> TASK OBJECTIVE: List every line of the records below that contains the string "series", copying each line in full.

> DATA:
****************

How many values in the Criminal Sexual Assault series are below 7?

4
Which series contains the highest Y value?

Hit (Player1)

****************

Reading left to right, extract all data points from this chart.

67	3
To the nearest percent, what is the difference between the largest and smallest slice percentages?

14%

****************

> EXERCISE ANSWER:
How many values in the Criminal Sexual Assault series are below 7?
Which series contains the highest Y value?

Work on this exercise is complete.